The question I’m most often asked about my movies is how I come up with the structure. From Exotica to The Sweet Hereafter to Ararat and now to Adoration, viewers are always wondering how the prismatic and non-linear approach to narrative is evolved. The answer is a bit of a mystery to me since it seems a natural result of the stories I wish to tell. I never start with a straightforward version of the film which I then chop up and re-assemble. In short, this is the way the films come to me, and this approach is directly related to the way my characters view the world.

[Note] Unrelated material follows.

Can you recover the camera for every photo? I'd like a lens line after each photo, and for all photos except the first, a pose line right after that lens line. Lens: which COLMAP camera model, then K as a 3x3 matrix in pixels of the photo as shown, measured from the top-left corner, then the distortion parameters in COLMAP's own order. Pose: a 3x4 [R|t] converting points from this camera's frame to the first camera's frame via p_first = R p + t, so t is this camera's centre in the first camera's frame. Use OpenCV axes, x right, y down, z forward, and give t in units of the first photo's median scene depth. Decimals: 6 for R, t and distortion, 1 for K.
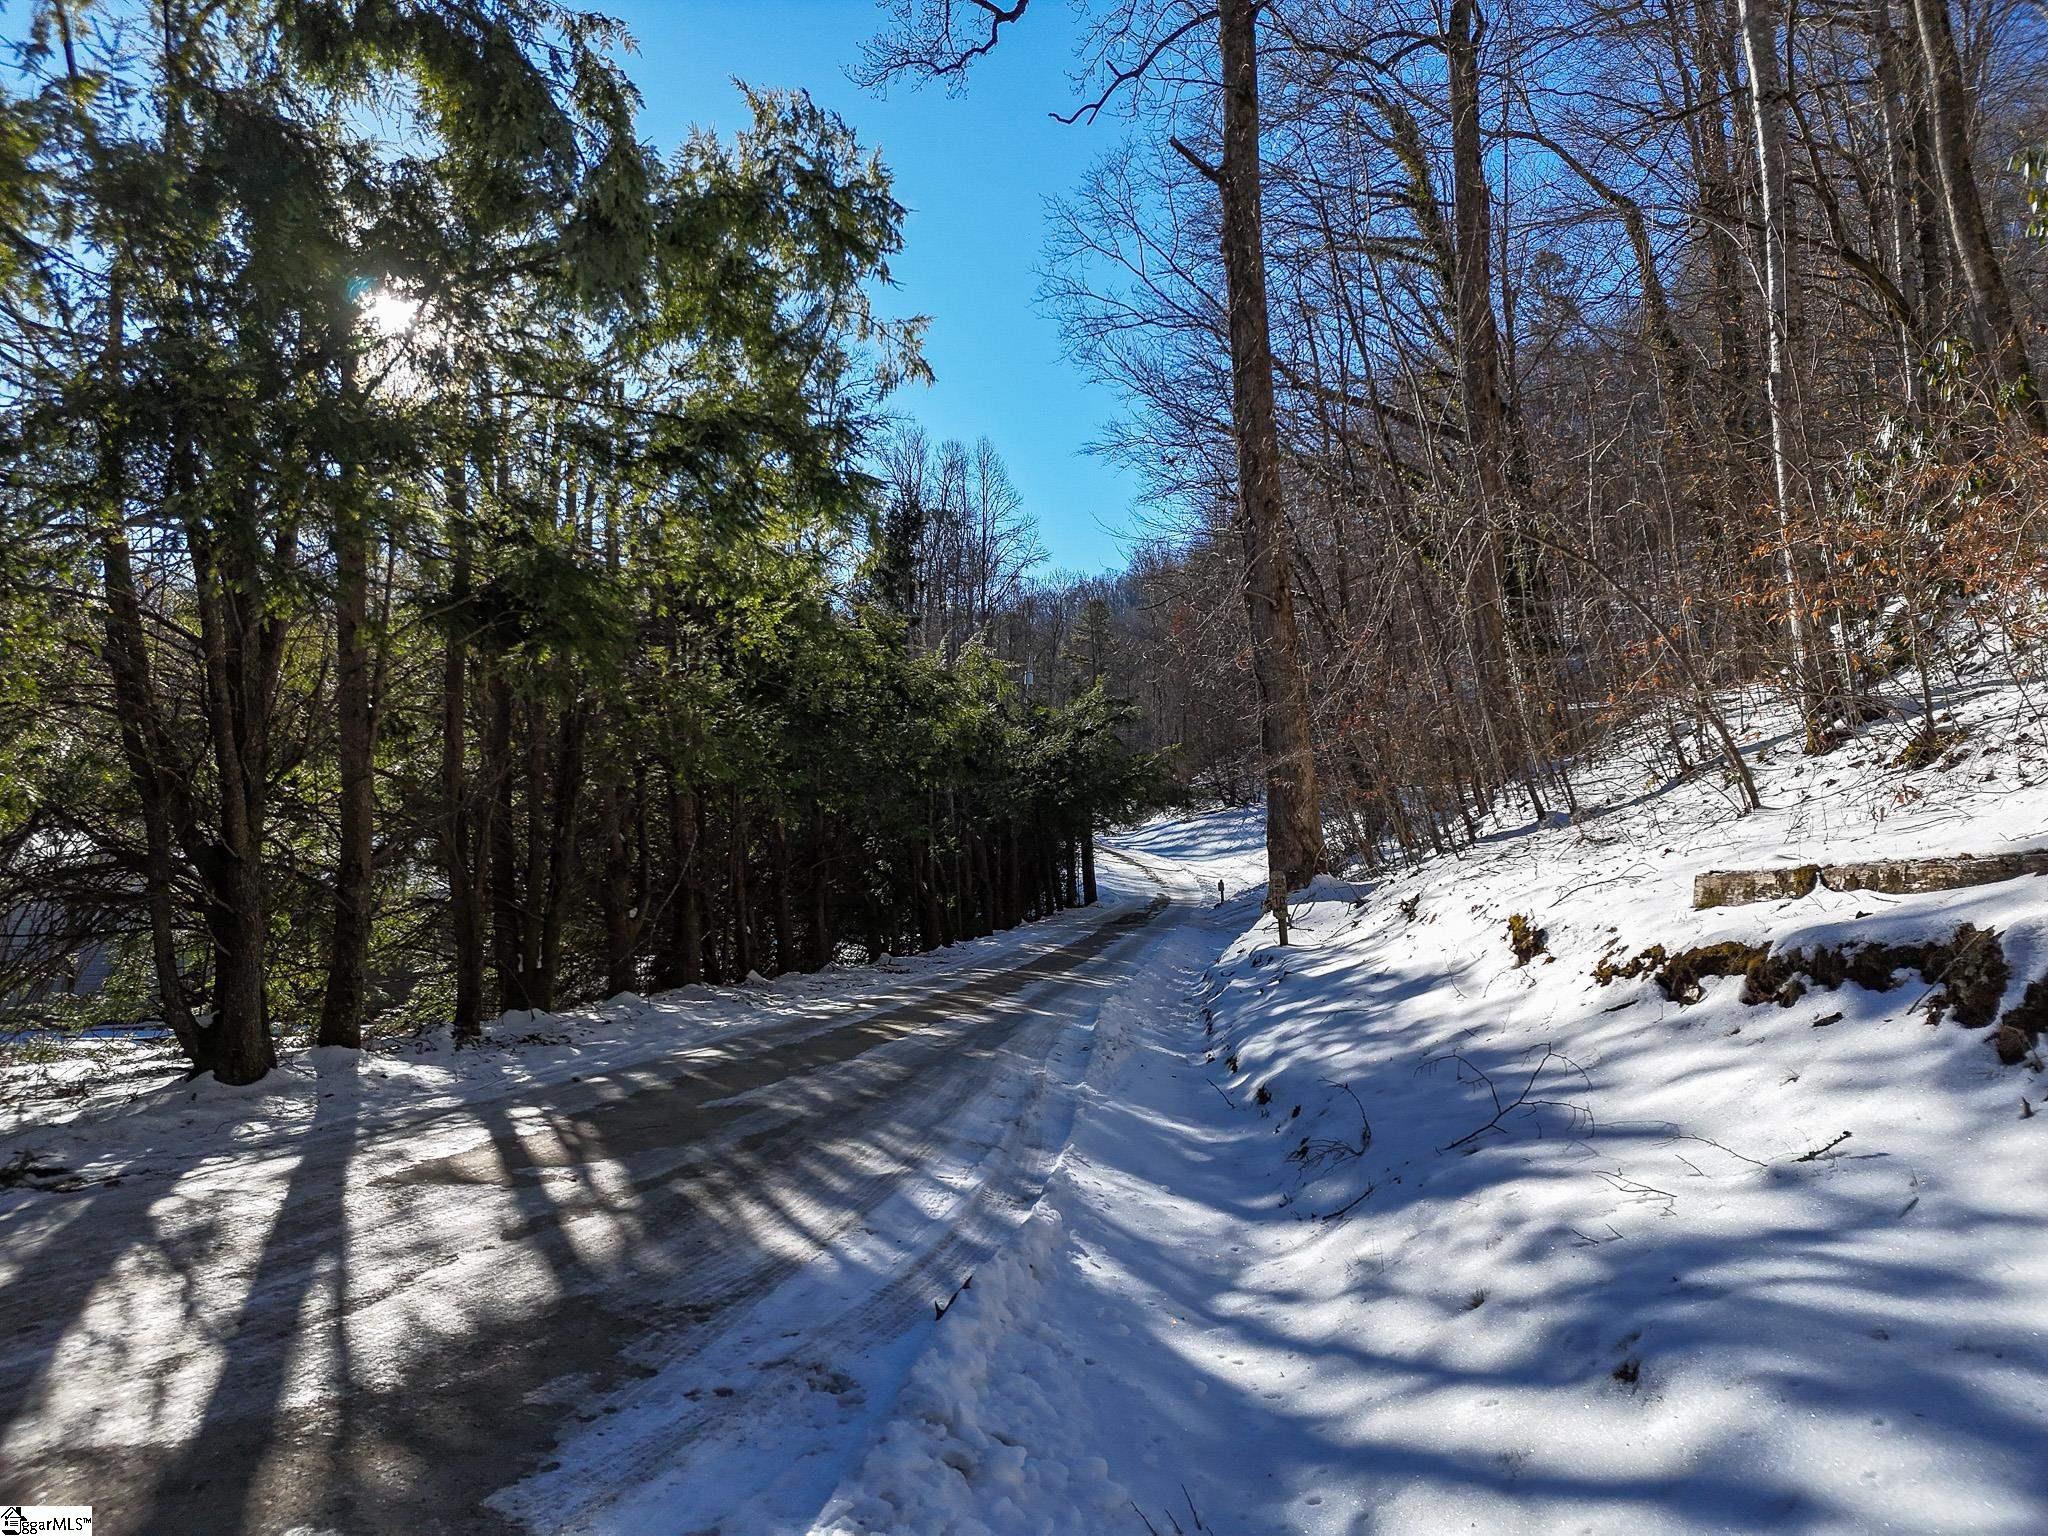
lens RADIAL K [[1383.2, 0, 1024.0], [0, 1383.2, 768.0], [0, 0, 1]] dist [0.074521, -0.093754]
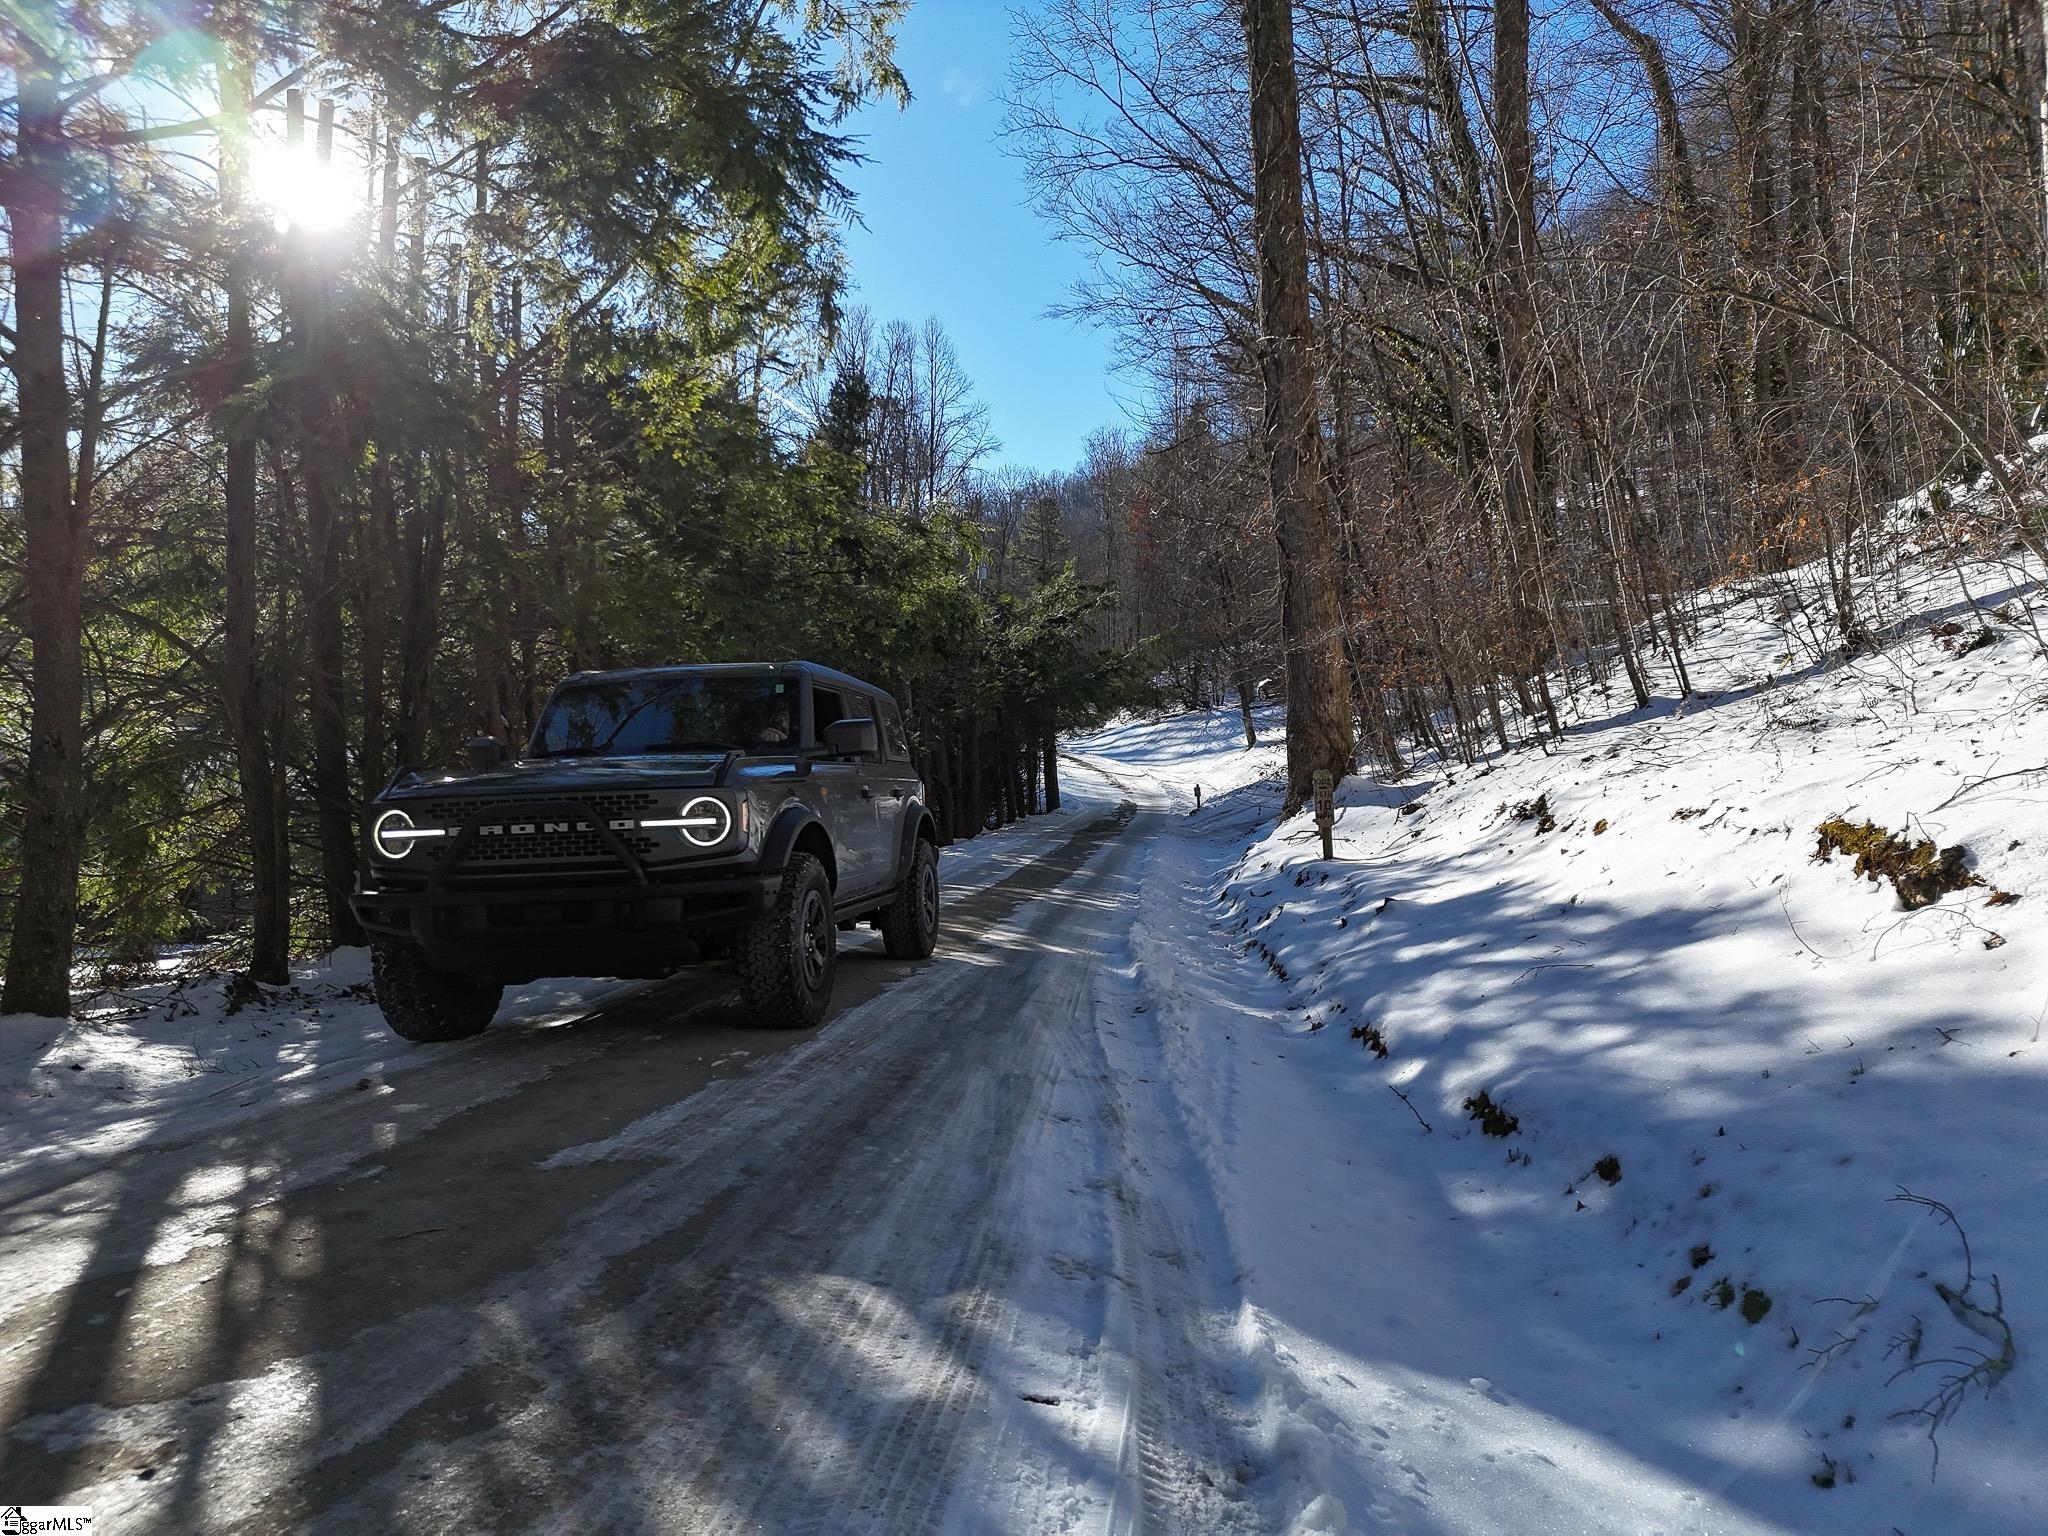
lens RADIAL K [[1383.2, 0, 1024.0], [0, 1383.2, 768.0], [0, 0, 1]] dist [0.074521, -0.093754]
pose [[0.999110, 0.003389, 0.042035, -0.021669], [-0.006176, 0.997777, 0.066358, 0.015866], [-0.041717, -0.066558, 0.996910, 0.146932]]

In Adoration there are two main characters. Simon is an orphaned 16-year-old who is trying to understand who his parents were. Denied the truth about his parents by a grandfather who views his mother—the grandfather’s daughter—as an angel and his father as a monster who might have been responsible for the “accident” which claimed their lives, Simon resorts to an extreme re-imagining of their narrative. Eventually he takes this story—drawn from an actual news event about an aborted terrorist attack—and posts it on the internet, leading to unexpected results.

The other central character is Sabine, the French and Drama teacher at Simon’s school. It is Sabine who encourages Simon to develop this imaginary character as a drama exercise, but her motivations are complex. She has a long and hidden relationship with Simon’s family, and this suppressed obsession becomes the motivation for the film’s action. While Simon can never understand why Sabine is so insistent in urging him to go further and further in his personal exploration, the viewer gradually absorbs the intricate sequence of events that have led to her actions.

Both of these characters are traumatized, and it occurs to me that what I find so satisfying about film is the ability to resurrect missing scenes in peoples’ lives. As characters search for meaning in their lives, the viewer is often searching for meaning in the movie. This creates a fascinating alchemy, and is hugely exciting for me as a filmmaker. Adoration is full of religious and cultural artifacts which have lost their meaning and are open to re-interpretation. As the characters grapple with how to absorb these spiritually loaded objects—objects which have long lost their original purpose—the viewer is complicit in this new search for value and understanding.

The word “adoration” suggests a fixed regard on an object or person worthy of profound reverence. The film is full of these exchanges, and I invite audiences to be as open and curious as possible in their experience of my film. It’s an emotional puzzle and I trust you will find its exploration of the world we all live in to be rich and satisfying.